Traditional nuclear medicine ligands were designed to target cellular receptors or transporters with a binding pocket and a defined structure–activity relationship. More recently, tracers have been developed to target pathological protein aggregations, which have less well-defined structure–activity relationships. Aggregations of proteins such as tau, α-synuclein, and β-amyloid (Aβ) have been identified in neurodegenerative diseases, including Alzheimer’s disease (AD) and other dementias, and Parkinson’s disease (PD). Indeed, Aβ deposition is a hallmark of AD, and detection methods have evolved from coloured dyes to modern 18F-labelled positron emission tomography (PET) tracers. Such tracers are becoming increasingly established in routine clinical practice for evaluation of Aβ neuritic plaque density in the brains of adults who are being evaluated for AD and other causes of cognitive impairment. While similar in structure, there are key differences between the available compounds in terms of dosing/dosimetry, pharmacokinetics, and interpretation of visual reads. In the future, quantification of Aβ-PET may further improve its utility. Tracers are now being developed for evaluation of tau protein, which is associated with decreased cognitive function and neurodegenerative changes in AD, and is implicated in the pathogenesis of other neurodegenerative diseases. While no compound has yet been approved for tau imaging in clinical use, it is a very active area of research. Development of tau tracers comprises in-depth characterisation of existing radiotracers, clinical validation, a better understanding of uptake patterns, test-retest/dosimetry data, and neuropathological correlations with PET. Tau imaging may allow early, more accurate diagnosis, and monitoring of disease progression, in a range of conditions. Another marker for which imaging modalities are needed is α-synuclein, which has potential for conditions including PD and dementia with Lewy bodies. Efforts to develop a suitable tracer are ongoing, but are still in their infancy. In conclusion, several PET tracers for detection of pathological protein depositions are now available for clinical use, particularly PET tracers that bind to Aβ plaques.
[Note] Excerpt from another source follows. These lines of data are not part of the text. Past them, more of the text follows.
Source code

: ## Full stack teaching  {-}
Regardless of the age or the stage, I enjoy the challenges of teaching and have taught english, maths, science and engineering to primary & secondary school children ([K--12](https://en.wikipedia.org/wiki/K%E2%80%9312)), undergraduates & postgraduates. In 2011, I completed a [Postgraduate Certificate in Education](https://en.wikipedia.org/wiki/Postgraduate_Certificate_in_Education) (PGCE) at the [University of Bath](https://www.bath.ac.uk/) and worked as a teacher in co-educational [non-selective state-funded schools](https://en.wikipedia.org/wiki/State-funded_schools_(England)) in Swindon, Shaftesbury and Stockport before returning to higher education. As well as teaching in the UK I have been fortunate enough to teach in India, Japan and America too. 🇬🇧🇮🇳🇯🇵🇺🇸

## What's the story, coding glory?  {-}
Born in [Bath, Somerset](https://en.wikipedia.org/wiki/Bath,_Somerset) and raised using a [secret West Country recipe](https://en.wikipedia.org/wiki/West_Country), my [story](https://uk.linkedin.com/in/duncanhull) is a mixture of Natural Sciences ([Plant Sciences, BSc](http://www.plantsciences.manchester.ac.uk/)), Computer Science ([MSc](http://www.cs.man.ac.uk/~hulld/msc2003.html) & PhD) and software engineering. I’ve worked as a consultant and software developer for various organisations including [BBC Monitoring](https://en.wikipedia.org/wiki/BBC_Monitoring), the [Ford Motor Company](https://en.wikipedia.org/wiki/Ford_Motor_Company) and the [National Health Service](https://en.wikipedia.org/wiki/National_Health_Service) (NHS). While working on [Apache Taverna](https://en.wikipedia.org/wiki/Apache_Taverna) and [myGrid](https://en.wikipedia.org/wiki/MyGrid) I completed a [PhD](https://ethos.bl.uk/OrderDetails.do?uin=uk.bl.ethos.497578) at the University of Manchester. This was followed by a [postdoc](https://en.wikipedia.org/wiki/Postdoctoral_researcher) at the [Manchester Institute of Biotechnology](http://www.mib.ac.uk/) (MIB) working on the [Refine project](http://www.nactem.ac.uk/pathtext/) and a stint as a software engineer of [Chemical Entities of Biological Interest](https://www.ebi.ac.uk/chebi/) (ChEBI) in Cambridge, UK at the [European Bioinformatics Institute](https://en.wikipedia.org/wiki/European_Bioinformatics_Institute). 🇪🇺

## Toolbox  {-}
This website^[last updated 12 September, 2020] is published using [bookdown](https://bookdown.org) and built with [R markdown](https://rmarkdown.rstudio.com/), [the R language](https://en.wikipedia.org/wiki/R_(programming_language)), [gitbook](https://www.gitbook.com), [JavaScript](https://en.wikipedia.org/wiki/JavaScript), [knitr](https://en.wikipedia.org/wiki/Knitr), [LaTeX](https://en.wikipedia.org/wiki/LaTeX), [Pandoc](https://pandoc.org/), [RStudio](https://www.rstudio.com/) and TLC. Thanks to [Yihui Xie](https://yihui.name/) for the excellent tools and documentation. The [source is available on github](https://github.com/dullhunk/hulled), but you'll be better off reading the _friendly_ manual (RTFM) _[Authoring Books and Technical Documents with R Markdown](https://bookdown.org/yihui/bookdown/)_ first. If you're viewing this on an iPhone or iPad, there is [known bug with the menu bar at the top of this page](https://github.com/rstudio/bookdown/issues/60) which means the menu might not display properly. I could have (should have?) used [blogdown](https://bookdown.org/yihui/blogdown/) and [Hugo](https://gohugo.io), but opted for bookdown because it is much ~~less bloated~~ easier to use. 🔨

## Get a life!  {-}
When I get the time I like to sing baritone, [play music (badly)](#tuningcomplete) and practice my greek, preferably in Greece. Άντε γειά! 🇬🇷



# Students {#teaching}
Tau-PET tracers are currently in clinical development, and α-synuclein protein deposition tracers are at early stage of research. These tracers will continue to change our understanding of complex disease processes.

中文翻译：

---

新的蛋白质沉积示踪剂正在研发中。


传统的核医学配体被设计为具有结合口袋和明确的结构-活性关系的靶向细胞受体或转运蛋白。最近，示踪剂被开发用于靶向病理性蛋白质聚集，这些蛋白质聚集的结构-活性关系不太明确。 tau、α-突触核蛋白和 β-淀粉样蛋白 (Aβ) 等蛋白质的聚集已在神经退行性疾病中被发现，包括阿尔茨海默病 (AD) 和其他痴呆症以及帕金森病 (PD)。事实上，Aβ 沉积是 AD 的一个标志，检测方法已经从有色染料发展到现代 18F 标记的正电子发射断层扫描 (PET) 示踪剂。此类示踪剂在常规临床实践中日益普及，用于评估正在评估 AD 和其他认知障碍原因的成人大脑中的 Aβ 神经炎斑块密度。虽然结构相似，但现有化合物在剂量/剂量测定、药代动力学和视觉读数的解释方面存在关键差异。未来，Aβ-PET的定量可能会进一步提高其实用性。目前正在开发用于评估 tau 蛋白的示踪剂，tau 蛋白与 AD 中认知功能下降和神经退行性变化有关，并且与其他神经退行性疾病的发病机制有关。虽然尚未批准用于临床 tau 成像的化合物，但它是一个非常活跃的研究领域。 tau 示踪剂的开发包括对现有放射性示踪剂的深入表征、临床验证、更好地理解摄取模式、重测/剂量测定数据以及与 PET 的神经病理学相关性。 Tau 成像可以在多种情况下实现早期、更准确的诊断和疾病进展监测。另一个需要成像方式的标记物是 α-突触核蛋白，它有可能用于治疗 PD 和路易体痴呆等疾病。开发合适的示踪剂的努力正在进行中，但仍处于起步阶段。总之，几种用于检测病理蛋白沉积的 PET 示踪剂现已可供临床使用，特别是与 Aβ 斑块结合的 PET 示踪剂。 Tau-PET 示踪剂目前正处于临床开发阶段，α-突触核蛋白沉积示踪剂正处于研究的早期阶段。这些示踪剂将继续改变我们对复杂疾病过程的理解。